Leptodeuterocopus duchicela

Scientific classification
- Kingdom: Animalia
- Phylum: Arthropoda
- Class: Insecta
- Order: Lepidoptera
- Family: Pterophoridae
- Genus: Leptodeuterocopus
- Species: L. duchicela
- Binomial name: Leptodeuterocopus duchicela Gielis, 2006

= Leptodeuterocopus duchicela =

- Authority: Gielis, 2006

Species of plume moth

Leptodeuterocopus duchicela is a moth of the family Pterophoridae. It is known from Ecuador.

The wingspan is 14–15 mm. Adults are on wing in January.

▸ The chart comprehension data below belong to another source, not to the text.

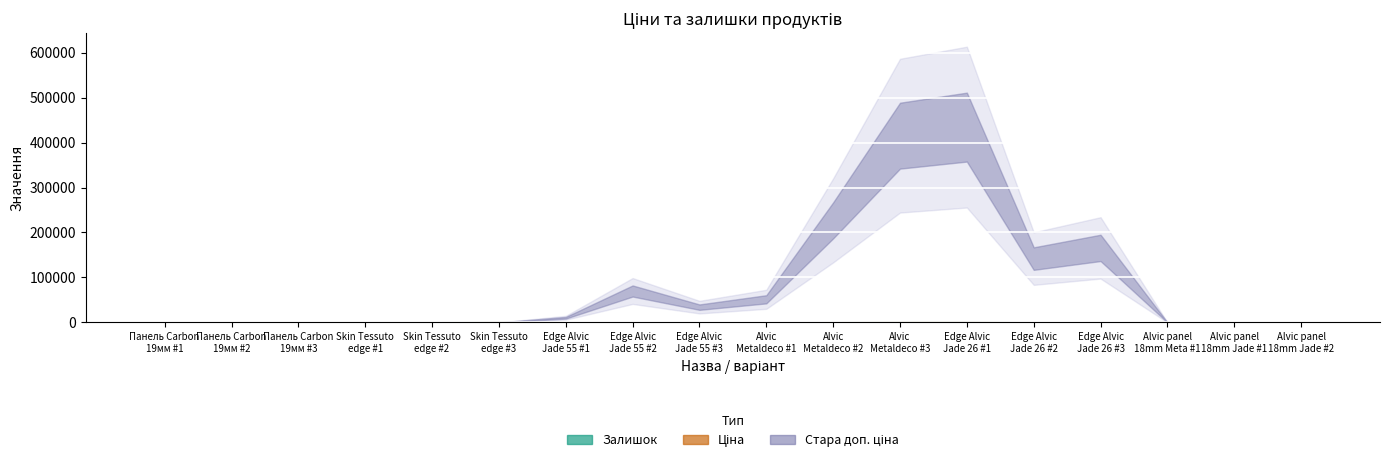

At which label is the value closest to 513?

Alvic
Metaldeco #2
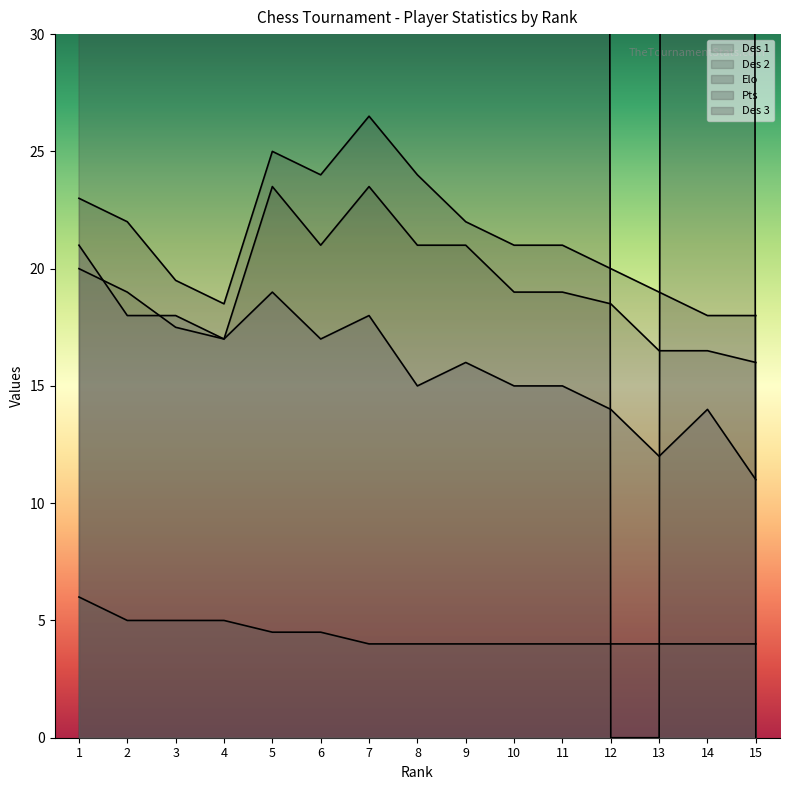

How many series are shown in this chart?

5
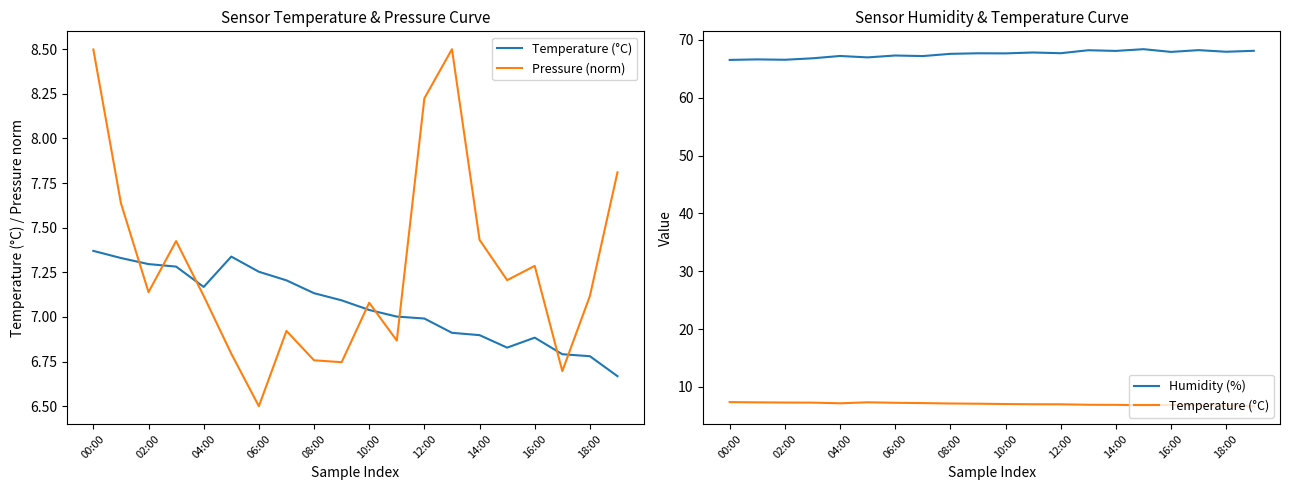

True or false: Pressure (norm) and Humidity (%) cross at least once.

False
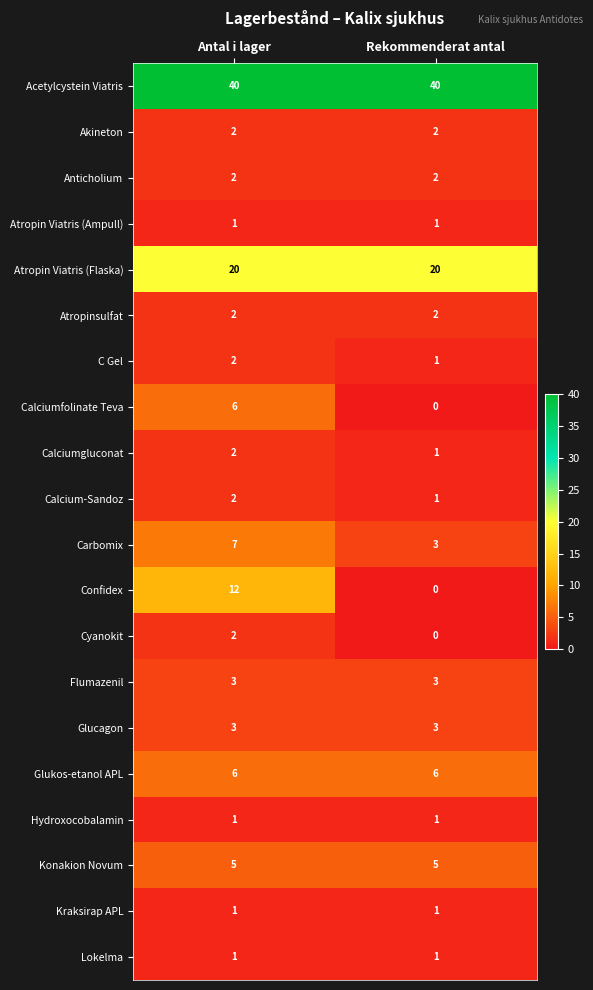

What is the difference between the highest and lowest values at Antal i lager?

39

==Taxonomy and distribution==
Leptodeuterocopus duchicela was described by Dutch entomologist Cees Gielis in 2006 as part of a systematic review of Neotropical plume moths. It is placed within the tribe Deuterocopini of the family Pterophoridae. The species is endemic to Ecuador, with the type specimens collected near Papallacta in Napo Province, part of the eastern Andes. These moths were observed at elevations ranging from 1,000 to 3,700 meters above sea level, suggesting adaptation to high-altitude environments. No other countries have reported occurrences of this species to date, and little is known about its ecology beyond adult flight records in January.